Teach Us To Pray – Study #8: Frail Children of Dust


Jesus taught his disciples to pray. But there’s a very real sense in which the psalms taught Jesus to pray. In this series, we’re going to sit with Jesus at the feet of the Bible’s lament psalms to see what they can teach us about prayer.

Why the laments? One of my students once observed that reading the laments made her feel like the Holy Spirit had been reading her diary. Generations of the faithful have testified to these psalms’ peculiar ability to help us express our most private and sometimes painful thoughts. Yet, the laments also teach us that, even when our prayers are full of anger or anguish, they are still “praise in a minor key.”
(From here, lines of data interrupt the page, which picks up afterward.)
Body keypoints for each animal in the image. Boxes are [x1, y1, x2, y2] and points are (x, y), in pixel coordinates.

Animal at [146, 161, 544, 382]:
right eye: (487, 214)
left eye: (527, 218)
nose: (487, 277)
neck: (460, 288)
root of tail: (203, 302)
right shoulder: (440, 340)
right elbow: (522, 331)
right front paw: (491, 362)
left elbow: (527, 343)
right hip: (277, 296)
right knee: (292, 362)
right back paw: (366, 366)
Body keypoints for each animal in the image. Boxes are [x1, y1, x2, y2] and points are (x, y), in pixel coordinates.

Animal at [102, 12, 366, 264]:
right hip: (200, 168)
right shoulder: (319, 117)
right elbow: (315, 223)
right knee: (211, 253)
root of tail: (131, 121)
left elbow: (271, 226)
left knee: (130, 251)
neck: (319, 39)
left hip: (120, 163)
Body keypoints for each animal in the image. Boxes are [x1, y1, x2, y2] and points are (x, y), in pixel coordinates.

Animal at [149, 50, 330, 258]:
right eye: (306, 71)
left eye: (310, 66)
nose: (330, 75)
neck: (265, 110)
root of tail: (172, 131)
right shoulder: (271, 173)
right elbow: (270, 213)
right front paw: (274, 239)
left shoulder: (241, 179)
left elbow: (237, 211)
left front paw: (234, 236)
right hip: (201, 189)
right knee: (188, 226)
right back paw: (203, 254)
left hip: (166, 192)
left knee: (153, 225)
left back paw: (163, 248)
Study #8: Frail Children of Dust

Read: Psalm 90:1-6

You turn us back to dust…. (v.3, NRSV)

Shortly before his death, I paid a visit to my teacher, Richard Oudersluys. When I entered his hospice room I was struck by the small sign on the foot of his bed. “Richard” it said simply. There was a little red heart-shaped sticker beside his name. The simplicity of that sign caught at my heart, but I didn’t fully appreciate why until we’d finished reading Psalm 90 together.
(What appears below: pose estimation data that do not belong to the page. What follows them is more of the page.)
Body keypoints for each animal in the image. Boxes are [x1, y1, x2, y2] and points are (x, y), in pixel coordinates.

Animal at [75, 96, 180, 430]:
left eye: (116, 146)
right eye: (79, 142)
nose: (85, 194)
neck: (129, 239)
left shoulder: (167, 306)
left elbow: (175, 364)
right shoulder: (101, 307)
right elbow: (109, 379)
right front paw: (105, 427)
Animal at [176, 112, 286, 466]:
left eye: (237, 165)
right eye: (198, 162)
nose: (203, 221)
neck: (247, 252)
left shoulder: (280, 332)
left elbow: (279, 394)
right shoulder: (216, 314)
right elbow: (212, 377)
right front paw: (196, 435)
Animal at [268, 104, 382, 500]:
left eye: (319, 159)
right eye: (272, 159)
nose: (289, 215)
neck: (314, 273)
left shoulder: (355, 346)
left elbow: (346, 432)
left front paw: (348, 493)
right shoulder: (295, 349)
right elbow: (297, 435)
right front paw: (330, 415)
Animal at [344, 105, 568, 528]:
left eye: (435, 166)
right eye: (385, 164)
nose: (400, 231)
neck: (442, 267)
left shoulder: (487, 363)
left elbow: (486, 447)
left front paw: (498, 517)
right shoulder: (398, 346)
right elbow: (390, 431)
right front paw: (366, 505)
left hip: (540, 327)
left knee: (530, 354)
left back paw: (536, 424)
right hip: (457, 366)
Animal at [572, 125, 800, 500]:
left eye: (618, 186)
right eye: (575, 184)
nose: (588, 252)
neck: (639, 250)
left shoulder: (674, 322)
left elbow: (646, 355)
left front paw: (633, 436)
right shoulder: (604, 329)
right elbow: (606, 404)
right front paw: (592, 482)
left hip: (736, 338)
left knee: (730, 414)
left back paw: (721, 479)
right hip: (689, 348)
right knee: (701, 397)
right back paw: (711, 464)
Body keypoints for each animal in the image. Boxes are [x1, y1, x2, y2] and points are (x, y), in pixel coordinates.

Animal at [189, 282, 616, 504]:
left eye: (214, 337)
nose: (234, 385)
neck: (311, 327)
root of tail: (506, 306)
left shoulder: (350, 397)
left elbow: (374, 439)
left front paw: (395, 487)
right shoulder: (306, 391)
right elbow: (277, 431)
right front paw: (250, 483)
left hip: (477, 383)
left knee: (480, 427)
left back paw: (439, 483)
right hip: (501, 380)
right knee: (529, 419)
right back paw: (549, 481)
“You turn us back to dust,” the psalm says, alluding to the creation of Adam and to the fact that all mortals return to the ground from which we were formed. Somehow, reading this psalm at my teacher’s bedside helped me to hear it in a fresh way. It was all summed up in that sign at the end of his bed. Here was a great man—a man who had taught generations of fledgling ministers how to read and interpret the New Testament. And yet, at the end of his life, the sign did not say: “The Rev. Dr. Richard C. Oudersluys,” but simply “Richard.” At the end, we go to our God carrying nothing but our Christian names—and the promise that God in Christ will welcome us home.

Perhaps that is what the heart sticker was all about.


Frail children of dust, and feeble as frail,

In Thee do we trust, nor find Thee to fail.

Thy mercies how tender, how firm to the end.

Our maker, defender, redeemer, and friend.